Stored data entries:

━━━━━━━━

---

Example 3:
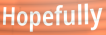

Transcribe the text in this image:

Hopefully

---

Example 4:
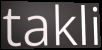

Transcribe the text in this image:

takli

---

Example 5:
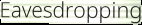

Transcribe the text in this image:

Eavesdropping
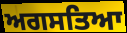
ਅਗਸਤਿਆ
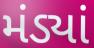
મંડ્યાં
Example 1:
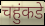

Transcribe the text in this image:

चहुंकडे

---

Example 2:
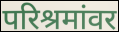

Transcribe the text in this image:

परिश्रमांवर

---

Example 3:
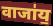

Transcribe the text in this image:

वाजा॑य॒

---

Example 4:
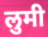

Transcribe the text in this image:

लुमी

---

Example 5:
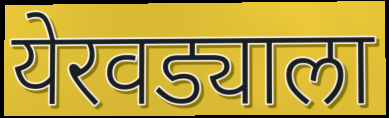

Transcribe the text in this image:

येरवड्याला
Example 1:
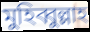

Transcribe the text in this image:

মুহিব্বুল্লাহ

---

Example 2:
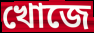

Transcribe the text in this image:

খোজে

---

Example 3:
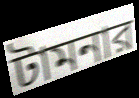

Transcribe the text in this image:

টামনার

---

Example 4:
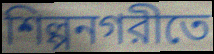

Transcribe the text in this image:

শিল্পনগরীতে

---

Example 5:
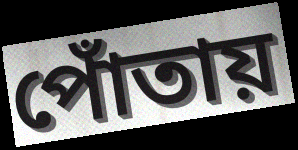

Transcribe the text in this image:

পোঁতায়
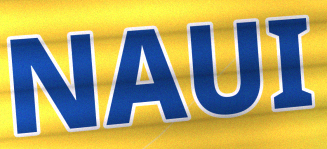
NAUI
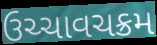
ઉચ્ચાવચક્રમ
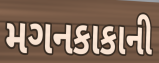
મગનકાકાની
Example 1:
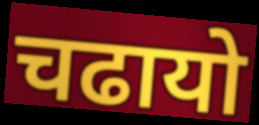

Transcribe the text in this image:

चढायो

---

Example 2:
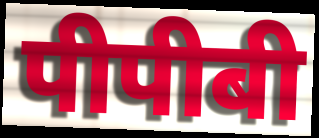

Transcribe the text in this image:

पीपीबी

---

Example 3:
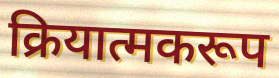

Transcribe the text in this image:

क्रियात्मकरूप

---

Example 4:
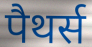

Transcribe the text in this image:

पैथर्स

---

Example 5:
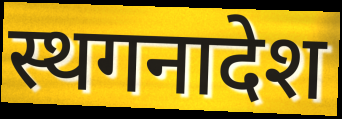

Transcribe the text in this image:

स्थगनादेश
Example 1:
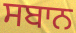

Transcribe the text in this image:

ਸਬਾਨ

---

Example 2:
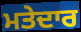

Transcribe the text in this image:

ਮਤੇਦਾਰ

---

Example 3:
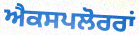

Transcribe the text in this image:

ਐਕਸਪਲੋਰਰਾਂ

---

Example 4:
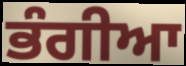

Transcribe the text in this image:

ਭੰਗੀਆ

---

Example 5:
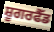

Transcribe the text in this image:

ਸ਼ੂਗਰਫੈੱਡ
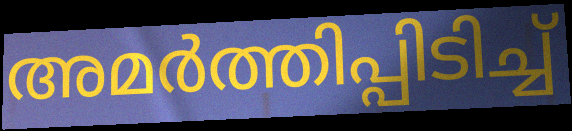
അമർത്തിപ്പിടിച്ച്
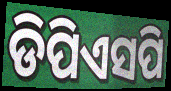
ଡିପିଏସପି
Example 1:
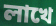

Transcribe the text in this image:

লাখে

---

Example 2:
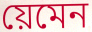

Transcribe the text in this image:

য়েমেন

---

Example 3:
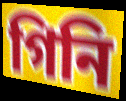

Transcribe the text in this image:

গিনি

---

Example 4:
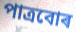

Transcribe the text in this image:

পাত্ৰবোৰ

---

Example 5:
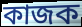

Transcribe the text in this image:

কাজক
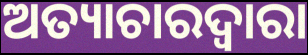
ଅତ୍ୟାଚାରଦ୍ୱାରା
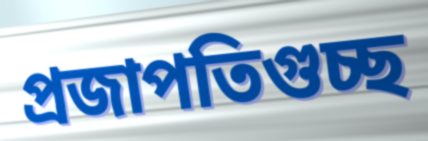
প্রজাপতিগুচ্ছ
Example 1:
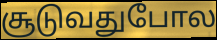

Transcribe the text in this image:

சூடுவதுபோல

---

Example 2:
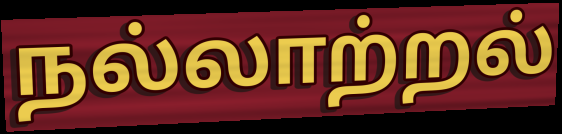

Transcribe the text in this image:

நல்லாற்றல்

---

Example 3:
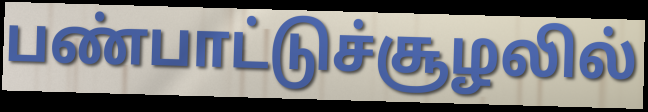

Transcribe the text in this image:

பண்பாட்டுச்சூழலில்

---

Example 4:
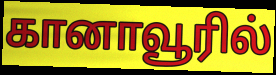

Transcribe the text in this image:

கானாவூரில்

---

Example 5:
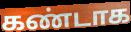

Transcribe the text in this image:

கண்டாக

━━━━━━━━

PROBLEM STATEMENT> Pictures stay out, but every record above is to be returned exactly.

SOLUTION TO THIS EXERCISE>
---

Example 3:

Transcribe the text in this image:

Hopefully

---

Example 4:

Transcribe the text in this image:

takli

---

Example 5:

Transcribe the text in this image:

Eavesdropping
ਅਗਸਤਿਆ
મંડ્યાં
Example 1:

Transcribe the text in this image:

चहुंकडे

---

Example 2:

Transcribe the text in this image:

परिश्रमांवर

---

Example 3:

Transcribe the text in this image:

वाजा॑य॒

---

Example 4:

Transcribe the text in this image:

लुमी

---

Example 5:

Transcribe the text in this image:

येरवड्याला
Example 1:

Transcribe the text in this image:

মুহিব্বুল্লাহ

---

Example 2:

Transcribe the text in this image:

খোজে

---

Example 3:

Transcribe the text in this image:

টামনার

---

Example 4:

Transcribe the text in this image:

শিল্পনগরীতে

---

Example 5:

Transcribe the text in this image:

পোঁতায়
NAUI
ઉચ્ચાવચક્રમ
મગનકાકાની
Example 1:

Transcribe the text in this image:

चढायो

---

Example 2:

Transcribe the text in this image:

पीपीबी

---

Example 3:

Transcribe the text in this image:

क्रियात्मकरूप

---

Example 4:

Transcribe the text in this image:

पैथर्स

---

Example 5:

Transcribe the text in this image:

स्थगनादेश
Example 1:

Transcribe the text in this image:

ਸਬਾਨ

---

Example 2:

Transcribe the text in this image:

ਮਤੇਦਾਰ

---

Example 3:

Transcribe the text in this image:

ਐਕਸਪਲੋਰਰਾਂ

---

Example 4:

Transcribe the text in this image:

ਭੰਗੀਆ

---

Example 5:

Transcribe the text in this image:

ਸ਼ੂਗਰਫੈੱਡ
അമർത്തിപ്പിടിച്ച്
ଡିପିଏସପି
Example 1:

Transcribe the text in this image:

লাখে

---

Example 2:

Transcribe the text in this image:

য়েমেন

---

Example 3:

Transcribe the text in this image:

গিনি

---

Example 4:

Transcribe the text in this image:

পাত্ৰবোৰ

---

Example 5:

Transcribe the text in this image:

কাজক
ଅତ୍ୟାଚାରଦ୍ୱାରା
প্রজাপতিগুচ্ছ
Example 1:

Transcribe the text in this image:

சூடுவதுபோல

---

Example 2:

Transcribe the text in this image:

நல்லாற்றல்

---

Example 3:

Transcribe the text in this image:

பண்பாட்டுச்சூழலில்

---

Example 4:

Transcribe the text in this image:

கானாவூரில்

---

Example 5:

Transcribe the text in this image:

கண்டாக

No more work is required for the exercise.